The Python implementation initializes a double-ended queue with the root node and processes the tree level by level. At the start of each level, the first node’s value is recorded as the leftmost. Children are added to the queue in left-to-right order to preserve the BFS property. After the queue is empty, the leftmost value of the last level is returned.

Go Solution

/**
 * Definition for a binary tree node.
 * type TreeNode struct {
 *     Val int
 *     Left *TreeNode
 *     Right *TreeNode
 * }
 */
func findBottomLeftValue(root *TreeNode) int {
    queue := []*TreeNode{root}
    leftmost := root.Val
    
    for len(queue) > 0 {
        levelSize := len(queue)
        for i := 0; i < levelSize; i++ {
            node := queue[0]
            queue = queue[1:]
            if i == 0 {
                leftmost = node.Val
            }
            if node.Left != nil {
                queue = append(queue, node.Left)
            }
            if node.Right != nil {
                queue = append(queue, node.Right)
            }
        }
    }
    
    return leftmost
}

The Go implementation mirrors the Python BFS approach. It uses a slice as a queue, slicing off processed elements. Nil checks ensure we only enqueue valid children. The leftmost variable is updated at the start of each level to maintain the correct value.

Worked Examples

Example 1: root = [2,1,3]

Level 1: [2] β†’ leftmost = 2

Level 2: [1,3] β†’ leftmost = 1

Result: 1

Example 2: root = [1,2,3,4,null,5,6,null,null,7]

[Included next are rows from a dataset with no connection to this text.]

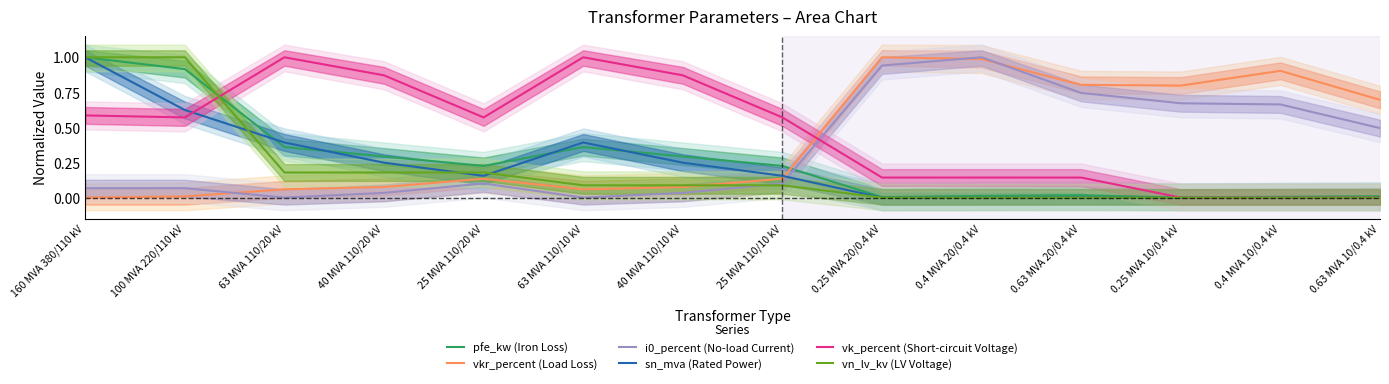

What is the average value of the vn_lv_kv (LV Voltage) series?

0.2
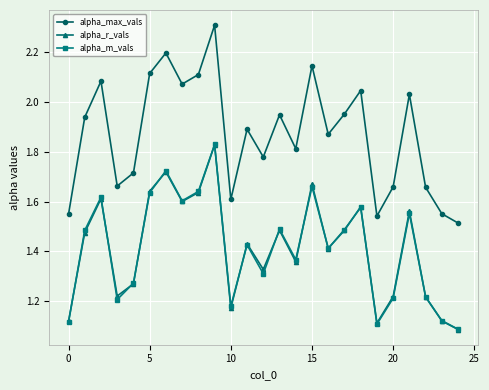

True or false: alpha_max_vals and alpha_r_vals intersect in this chart.

False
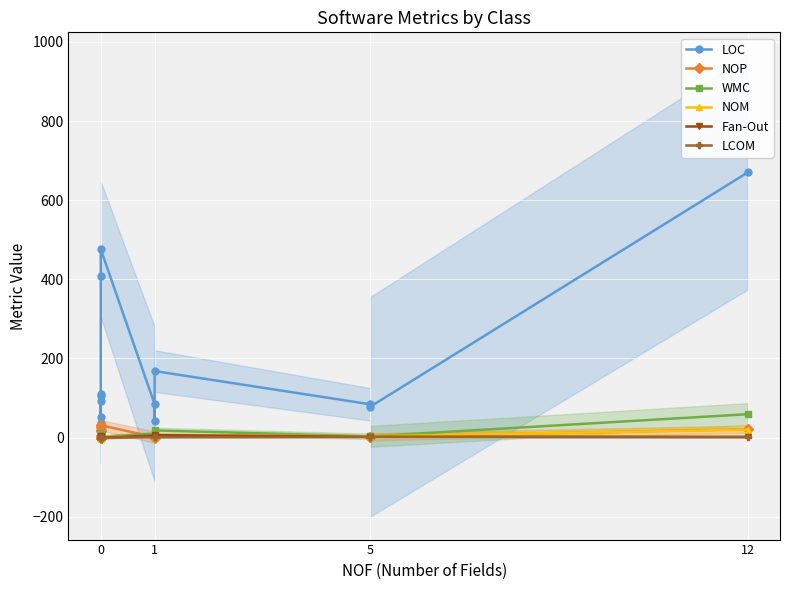

What are all the series names shown in the legend?

LOC, NOP, WMC, NOM, Fan-Out, LCOM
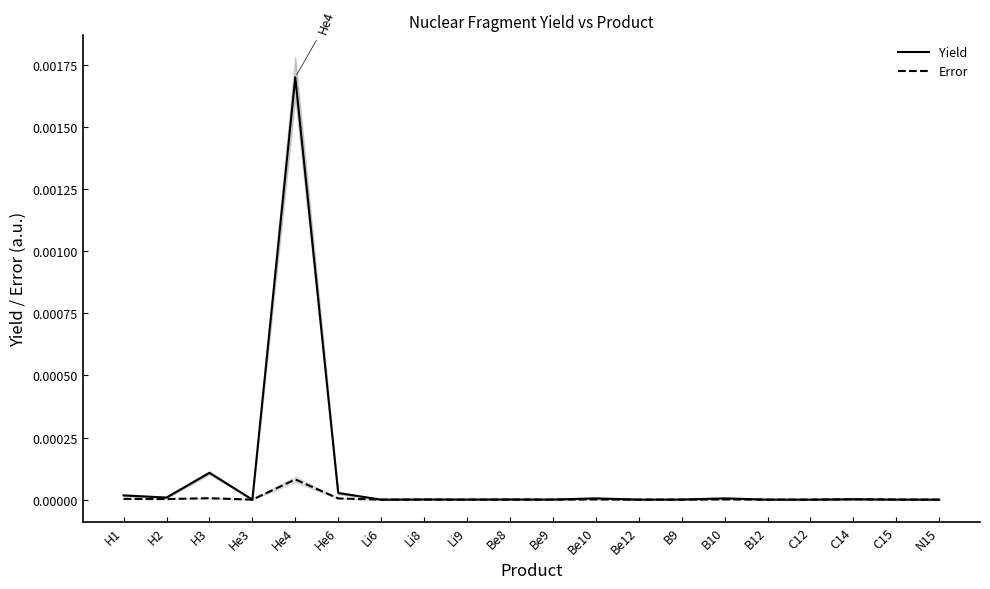

Which category has the highest value in the Yield series?

He4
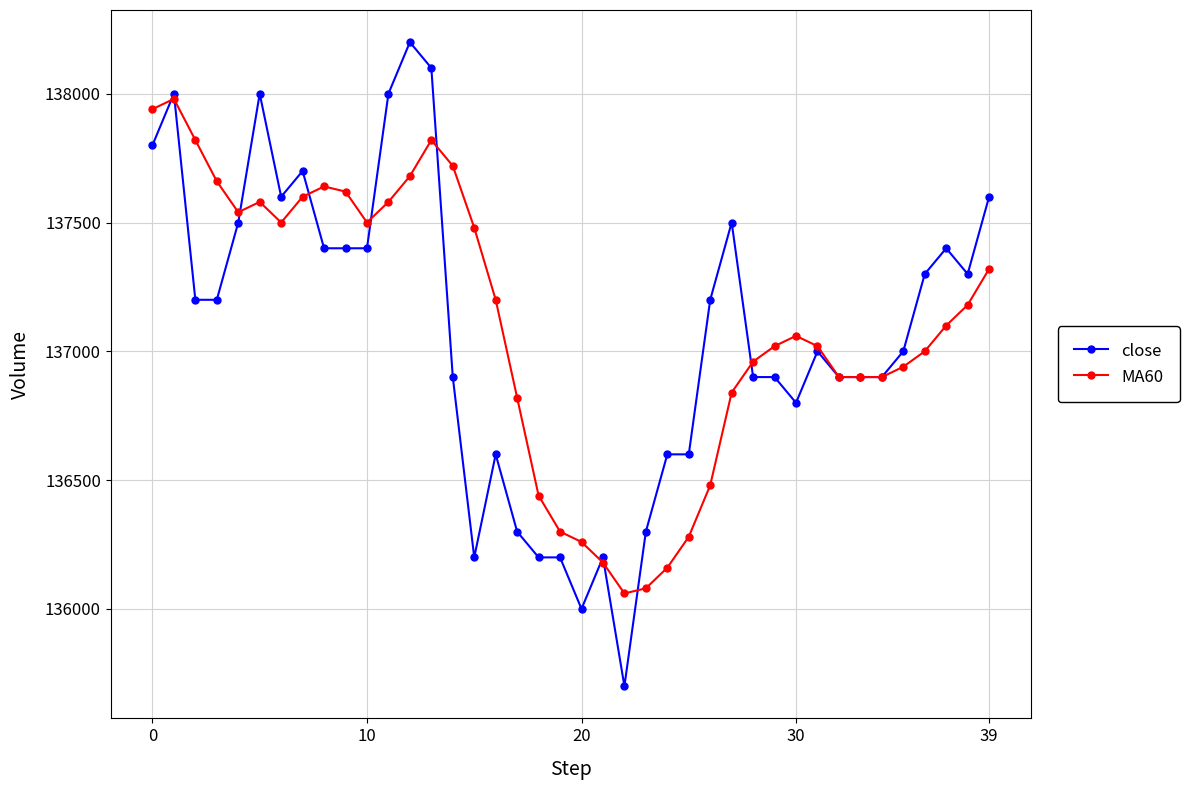

What is the highest value of the close series?

138200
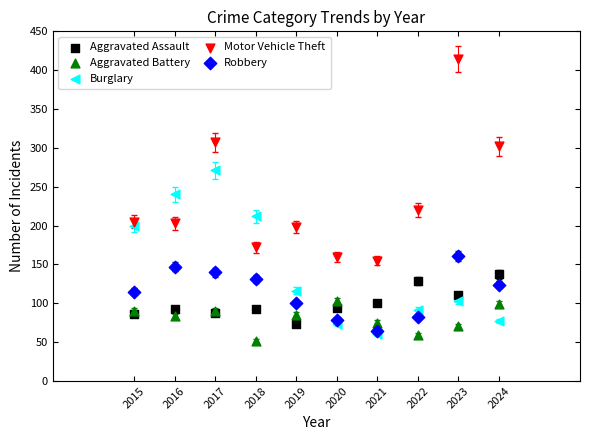

What are all the series names shown in the legend?

Aggravated Assault, Aggravated Battery, Burglary, Motor Vehicle Theft, Robbery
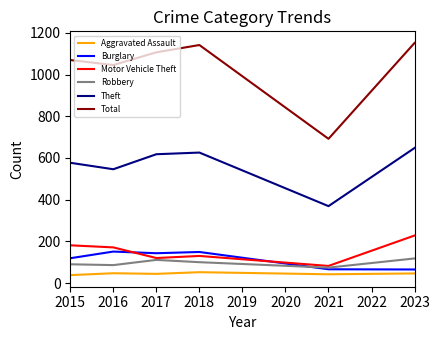

Which series has the largest total across all categories?

Total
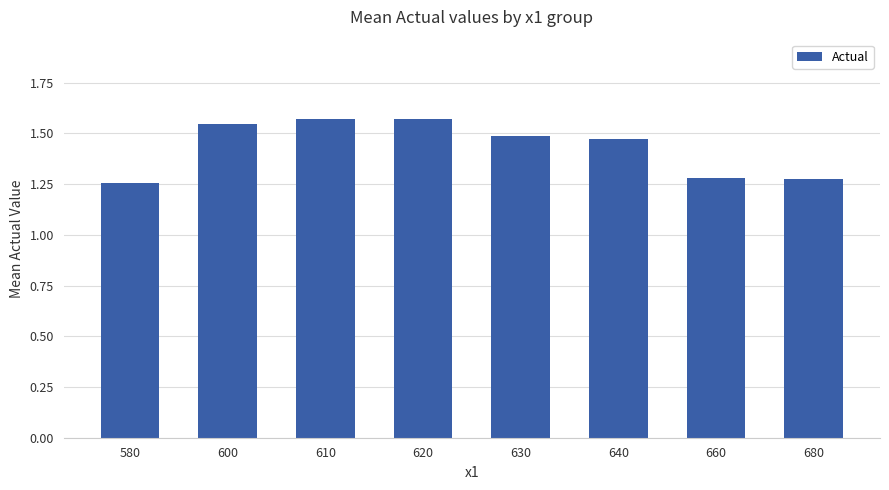

The chart shows a value of 1.5 at 640. True or false?

True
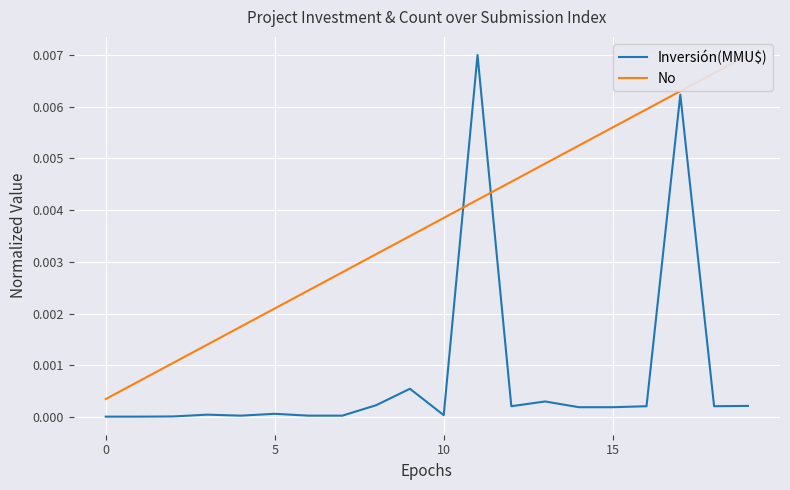

How many categories are shown in the chart?

20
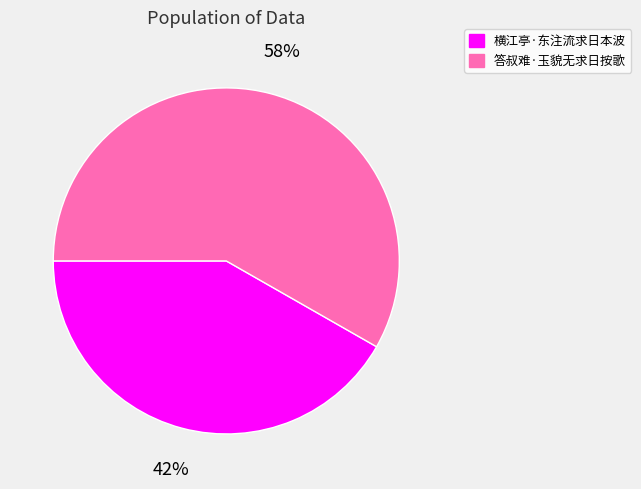

Which has a higher value, 答叔难·玉貌无求日按歌 or 横江亭·东注流求日本波?

答叔难·玉貌无求日按歌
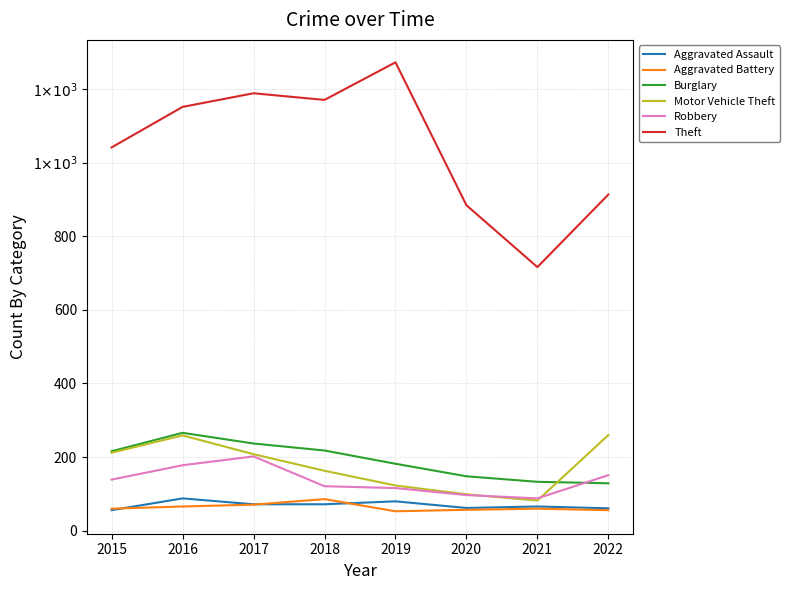

What is the minimum value shown in the chart?

53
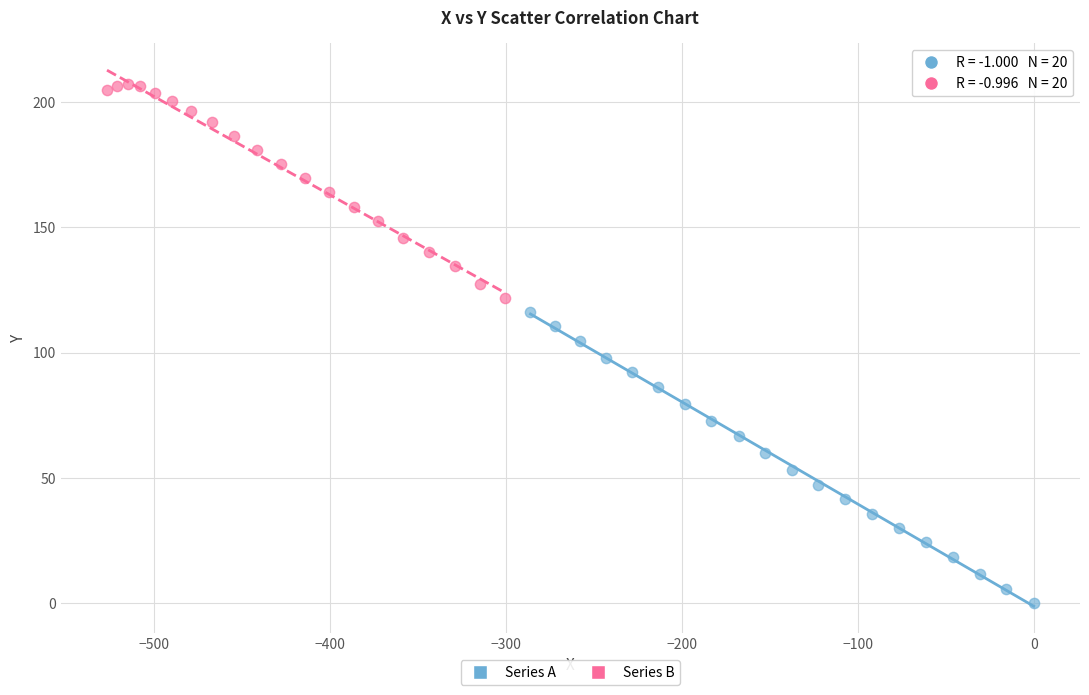

Which series has the largest Y range (max minus min)?

Series A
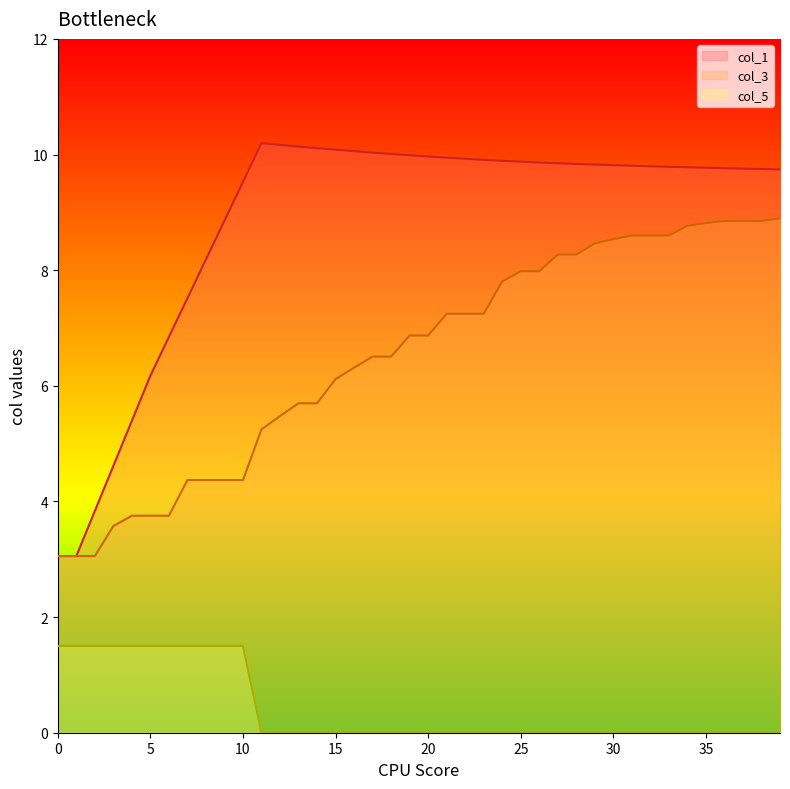

Is it true that col_3 equals 4.4 at 9?

True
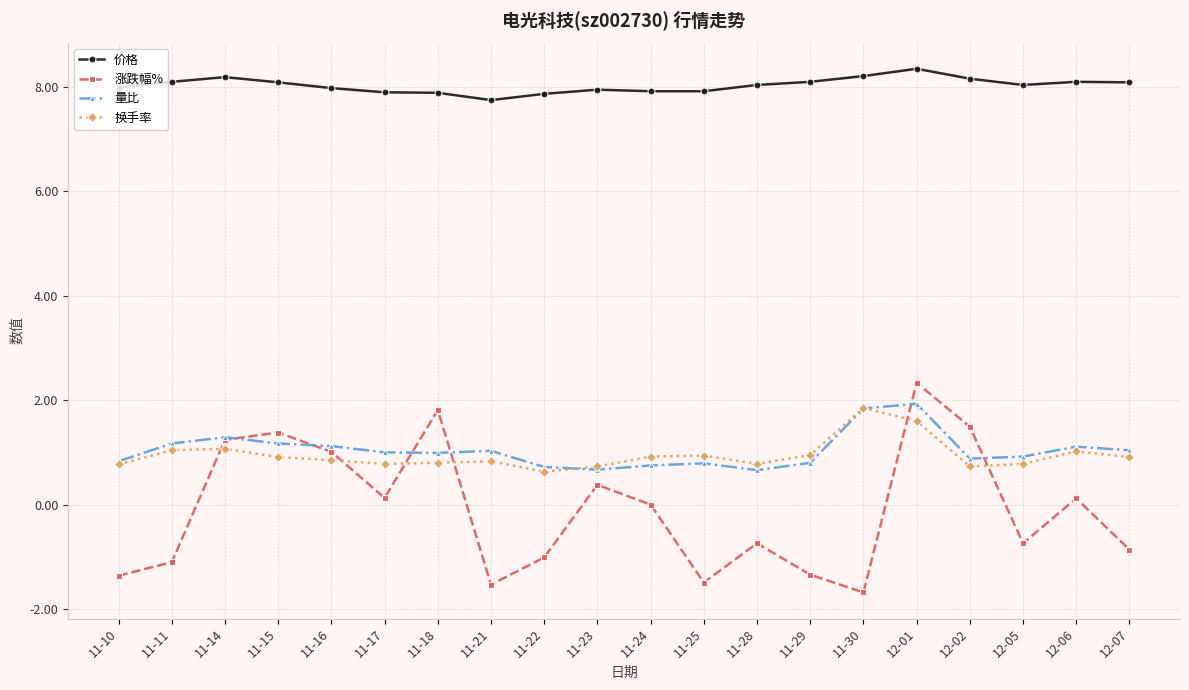

Which series has the largest total across all categories?

价格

Level 1: [1] β†’ leftmost = 1

Level 2: [2,3] β†’ leftmost = 2

Level 3: [4,5,6] β†’ leftmost = 4

Level 4: [7] β†’ leftmost = 7

Result: 7

Complexity Analysis

Measure Complexity Explanation
Time O(n) Every node is visited exactly once in BFS
Space O(w) Queue stores at most the maximum width w of the tree at any level

The time complexity is linear because each node is processed exactly once. The space complexity is proportional to the maximum number of nodes at any level, which is the width of the tree.

Test Cases

# test cases
assert Solution().findBottomLeftValue(TreeNode(2, TreeNode(1), TreeNode(3))) == 1  # Example 1
assert Solution().findBottomLeftValue(TreeNode(1, TreeNode(2, TreeNode(4)), TreeNode(3, TreeNode(5), TreeNode(6, TreeNode(7))))) == 7  # Example 2
assert Solution().findBottomLeftValue(TreeNode(1)) == 1  # Single node
assert Solution().findBottomLeftValue(TreeNode(1, TreeNode(2))) == 2  # Left skewed
assert Solution().findBottomLeftValue(TreeNode(1, None, TreeNode(3))) == 3  # Right skewed
Test Why
[2,1,3] Verifies small complete tree
[1,2,3,4,null,5,6,null,null,7] Verifies larger tree with deep leftmost node
[1] Single node edge case
[1,2] Left skewed tree edge case
[1,null,3] Right skewed tree edge case

Edge Cases

One important edge case is a tree with only one node. Since the tree has no children, the leftmost bottom value is the root itself. Another is a left-skewed tree where each node only has a left child. Traversing level by level ensures the algorithm correctly identifies the deepest leftmost node. The third edge case is a right-skewed tree, where the algorithm still works because it tracks the first node in each level; even if a level has only right children, the first node in that level is taken as leftmost. All these cases are correctly handled by BFS updating the leftmost value at the start of each level.